**Work request**
Give back the data below word for word. Any image in it should be left out.
***** Dataset records *****
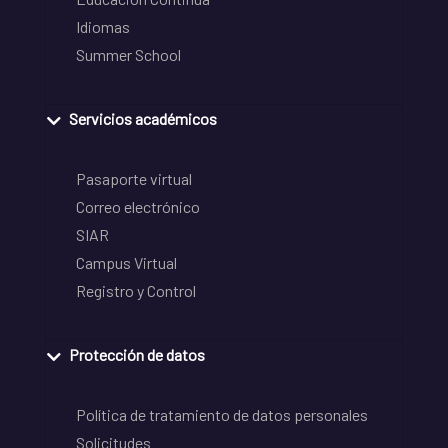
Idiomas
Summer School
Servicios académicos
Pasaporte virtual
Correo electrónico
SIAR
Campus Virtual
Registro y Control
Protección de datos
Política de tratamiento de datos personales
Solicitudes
*****
**Response to this exercise**
Idiomas
Summer School
Servicios académicos
Pasaporte virtual
Correo electrónico
SIAR
Campus Virtual
Registro y Control
Protección de datos
Política de tratamiento de datos personales
Solicitudes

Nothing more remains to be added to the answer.